Table 1 Metabolites Detected from Mouse Fecal Extracts and Repeatabilities
A Comparison of Young Mice and Old Mice
As an example application, we analyzed and compared the feces of male C57BL/6J mice reared in a normal environment but of different age in weeks (10 weeks old and 70 weeks old). A total of 66 metabolites were detected. In order to compare the content of metabolites in both mice, we used the Shimadzu Multi-omics Data Analysis Pack to create graphs of peak area ratios of the 66 detected metabolites with respect to internal standard substances. The results as indicated in Fig. 5 suggest that there is a difference between the two groups with regard to various metabolites including amino acids such as arginine, aspartate, and lysine, nucleic acid metabolites such as adenine and adenosine, and cholic acid. In terms of cholic acid, results indicated that the content tends to be lower in the feces of old mice compared to young mice. Cholic acid results from the deconjugation of taurocholic acid. Probable causes of the low cholic acid content in the feces of old mice may be that the secretion of bile acids or the number of bacteria which cause deconjugation decreased due to age. Regarding arginine, the content tended to be lower in the feces of young mice compared to old mice. Arginine in the intestinal lumen is absorbed and used for the synthesis of polyamines which are indispensable for cell growth. This suggests that the arginine content may be low in young mice because they are actively absorbing arginine from the intestinal lumen and synthesizing polyamines. As demonstrated so far, this method can also be considered to be effective in investigating the factors of aging using feces.
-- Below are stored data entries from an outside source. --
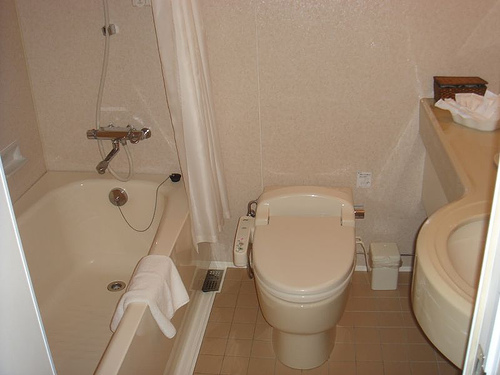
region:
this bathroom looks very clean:
[5, 1, 499, 373]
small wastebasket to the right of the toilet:
[361, 233, 406, 296]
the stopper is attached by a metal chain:
[106, 168, 186, 240]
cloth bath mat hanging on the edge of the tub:
[103, 244, 195, 347]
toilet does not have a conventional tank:
[248, 183, 362, 374]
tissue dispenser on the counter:
[430, 82, 499, 134]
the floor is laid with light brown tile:
[192, 257, 427, 374]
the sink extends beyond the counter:
[401, 183, 497, 373]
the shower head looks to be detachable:
[76, 1, 157, 183]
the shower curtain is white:
[145, 2, 242, 253]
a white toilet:
[226, 167, 370, 374]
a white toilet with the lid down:
[232, 173, 377, 365]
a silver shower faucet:
[63, 117, 160, 179]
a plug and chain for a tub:
[98, 169, 189, 240]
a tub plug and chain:
[103, 171, 193, 234]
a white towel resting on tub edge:
[91, 244, 198, 341]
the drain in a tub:
[100, 267, 133, 303]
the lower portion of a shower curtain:
[160, 108, 234, 258]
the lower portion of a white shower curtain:
[133, 5, 234, 272]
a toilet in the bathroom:
[238, 166, 370, 366]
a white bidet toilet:
[231, 183, 365, 368]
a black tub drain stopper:
[167, 172, 187, 190]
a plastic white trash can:
[363, 228, 405, 297]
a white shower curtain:
[142, 0, 227, 261]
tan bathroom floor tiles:
[188, 235, 459, 370]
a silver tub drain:
[98, 278, 133, 293]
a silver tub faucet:
[80, 115, 148, 185]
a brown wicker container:
[428, 59, 490, 111]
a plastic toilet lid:
[254, 196, 354, 303]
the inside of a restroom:
[6, 1, 486, 371]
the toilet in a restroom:
[236, 173, 369, 365]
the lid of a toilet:
[254, 225, 359, 291]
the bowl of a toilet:
[253, 288, 363, 368]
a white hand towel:
[98, 249, 188, 340]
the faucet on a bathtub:
[79, 120, 154, 176]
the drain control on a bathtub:
[103, 182, 132, 217]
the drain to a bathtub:
[102, 275, 127, 299]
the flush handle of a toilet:
[351, 199, 369, 221]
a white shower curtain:
[148, 1, 229, 259]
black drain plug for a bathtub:
[160, 166, 187, 188]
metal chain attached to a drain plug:
[108, 194, 162, 241]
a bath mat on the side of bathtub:
[93, 244, 211, 346]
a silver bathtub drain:
[95, 273, 130, 297]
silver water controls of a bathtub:
[79, 110, 156, 181]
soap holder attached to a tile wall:
[2, 136, 33, 183]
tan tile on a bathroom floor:
[226, 332, 262, 364]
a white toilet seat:
[245, 189, 365, 308]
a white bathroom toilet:
[232, 176, 370, 370]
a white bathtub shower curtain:
[147, 26, 244, 258]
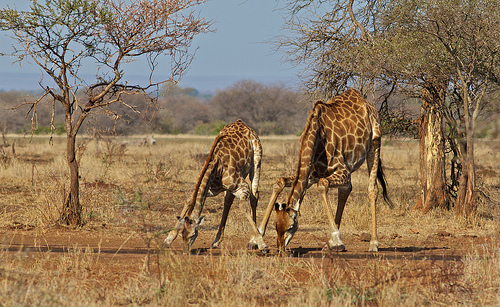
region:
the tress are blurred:
[135, 77, 375, 154]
We introduced a comprehensive measurement of the metabolites in mouse feces using GC-MS/MS and LC-MS/MS. Since the compounds that can be measured differ between GC-MS/MS and LC-MS/MS, using both analysis methods enables a comprehensive measurement of the metabolites. In addition, by using the MRM database for GC-MS/MS and the method package for LC-MS/MS, comprehensive measurement can be done easily even by those who are not very familiar with measurement. The immense data obtained by the measurements can be then visualized using the Shimadzu Multi-omics Data Analysis Pack, which will facilitate the examination of the results. These measurement and analysis methods are expected to be highly effective for metabolomic analyses.